- _EXERCISE PROMPT_: Rewrite the text of each item below with "slices" changed to "wedges", keeping everything else the same. Leave the pictures out.

Dataset excerpts
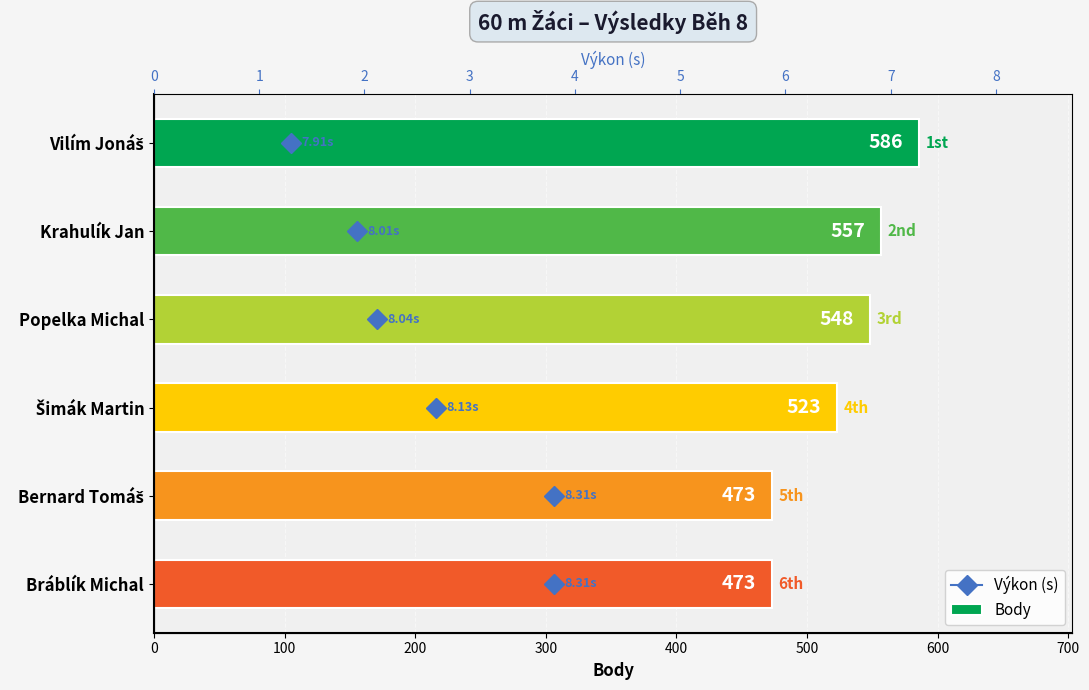

The value of Výkon (s) at Popelka Michal is 3.1. True or false?

False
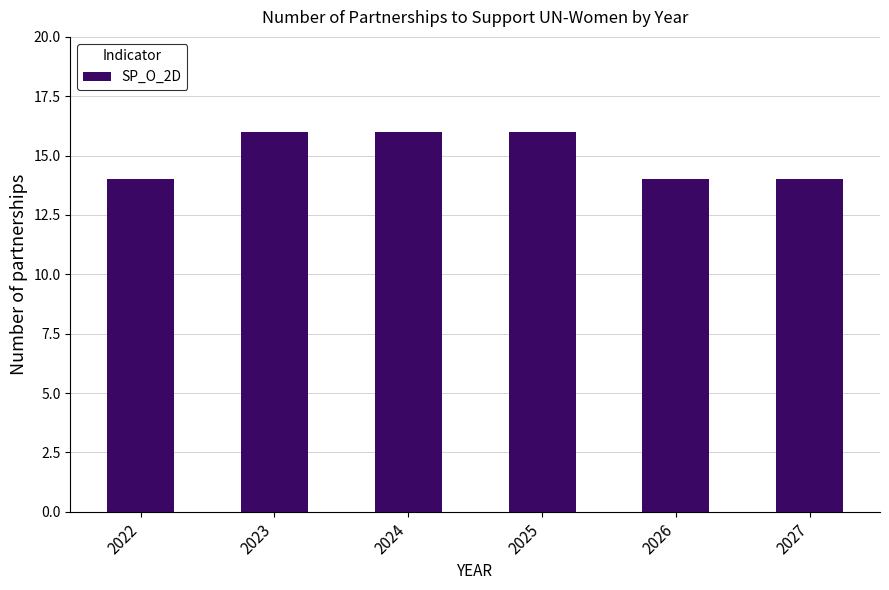

What is the sum of all values?

90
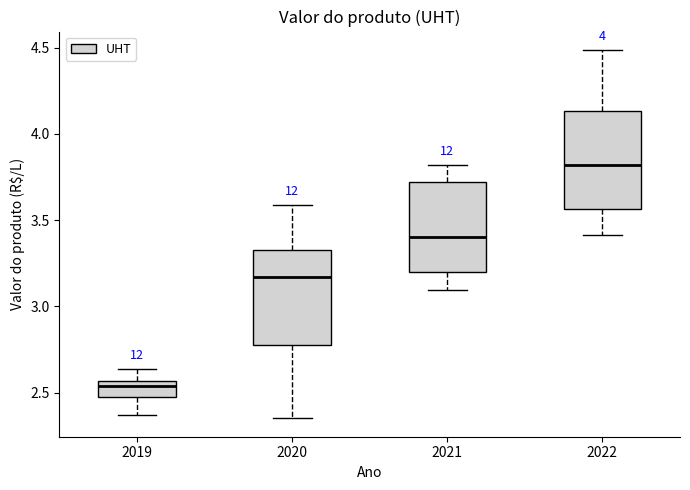

Which box's median line is the highest?

2022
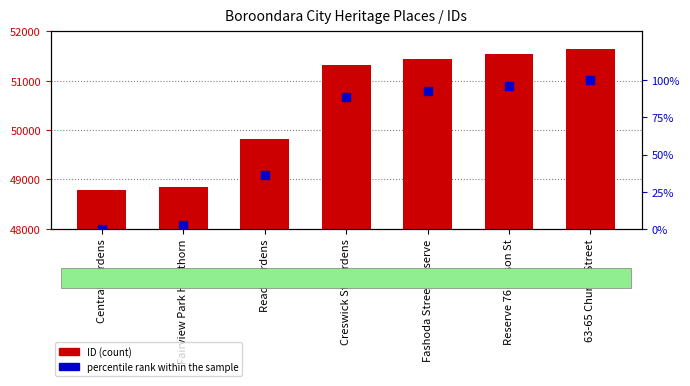

Is the value of ID at 63-65 Church Street greater than the value of percentile rank within the sample at Creswick St Gardens?

Yes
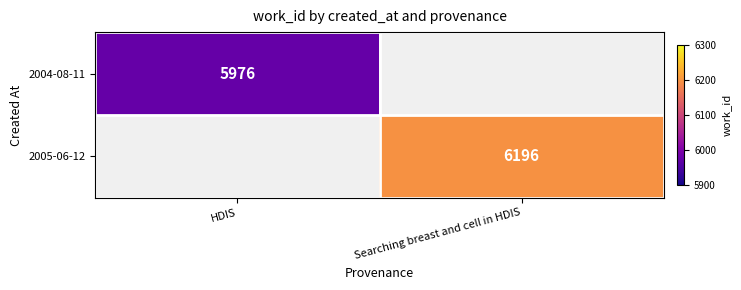

Is it true that 2005-06-12 equals 8556 at Searching breast and cell in HDIS?

False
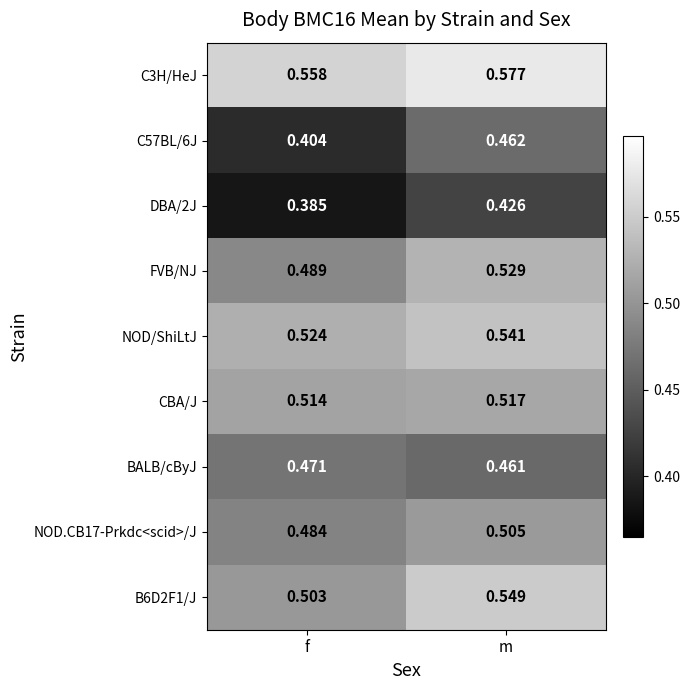

At which label is B6D2F1/J closest to 0?

f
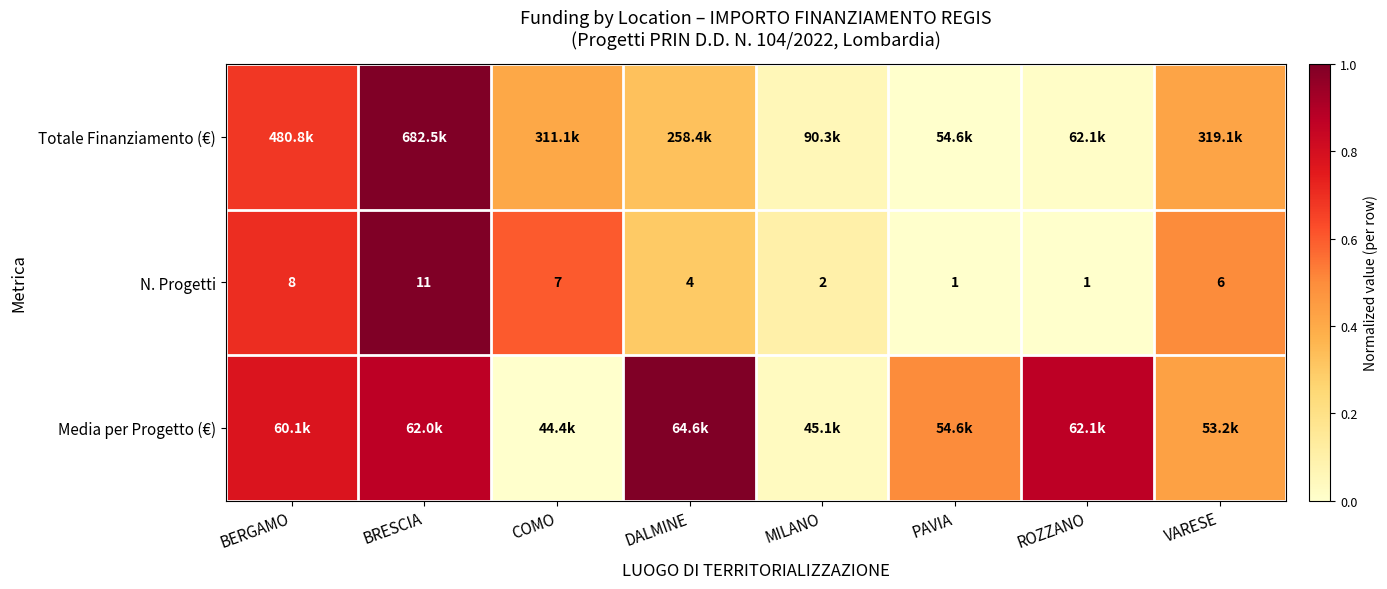

What is the total value across all series at BRESCIA?

2.9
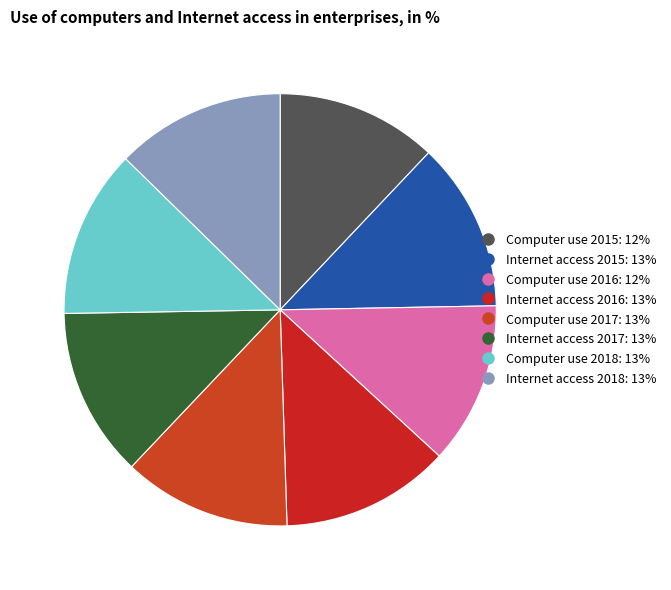

How many slices are in this pie chart?

8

- _RESULT_:
The value of Výkon (s) at Popelka Michal is 3.1. True or false?

False

What is the sum of all values?

90

Which box's median line is the highest?

2022

Is the value of ID at 63-65 Church Street greater than the value of percentile rank within the sample at Creswick St Gardens?

Yes

Is it true that 2005-06-12 equals 8556 at Searching breast and cell in HDIS?

False

At which label is B6D2F1/J closest to 0?

f

What is the total value across all series at BRESCIA?

2.9

How many wedges are in this pie chart?

8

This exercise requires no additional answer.